-- Records supplied follows --
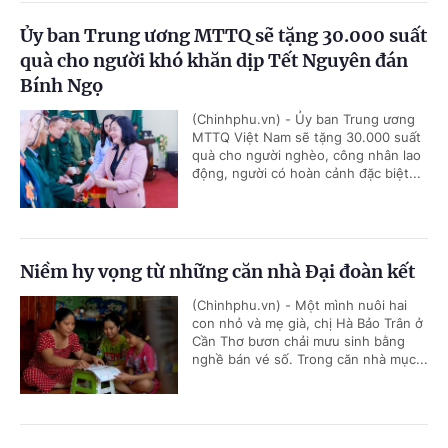
Ủy ban Trung ương MTTQ sẽ tặng 30.000 suất
quà cho người khó khăn dịp Tết Nguyên đán
Bính Ngọ
(Chinhphu.vn) - Ủy ban Trung ương
MTTQ Việt Nam sẽ tặng 30.000 suất
quà cho người nghèo, công nhân lao
động, người có hoàn cảnh đặc biệt...
Niềm hy vọng từ những căn nhà Đại đoàn kết
(Chinhphu.vn) - Một mình nuôi hai
con nhỏ và mẹ già, chị Hà Bảo Trân ở
Cần Thơ bươn chải mưu sinh bằng
nghề bán vé số. Trong căn nhà mục...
-- Records supplied concluded --
§ What the exercise asks: Word for word, restate only the lines from the one containing "Cần Thơ bươn chải mưu sinh bằng" through the last line of the entries, with both ends kept.

§ Solution for this problem:
Cần Thơ bươn chải mưu sinh bằng
nghề bán vé số. Trong căn nhà mục...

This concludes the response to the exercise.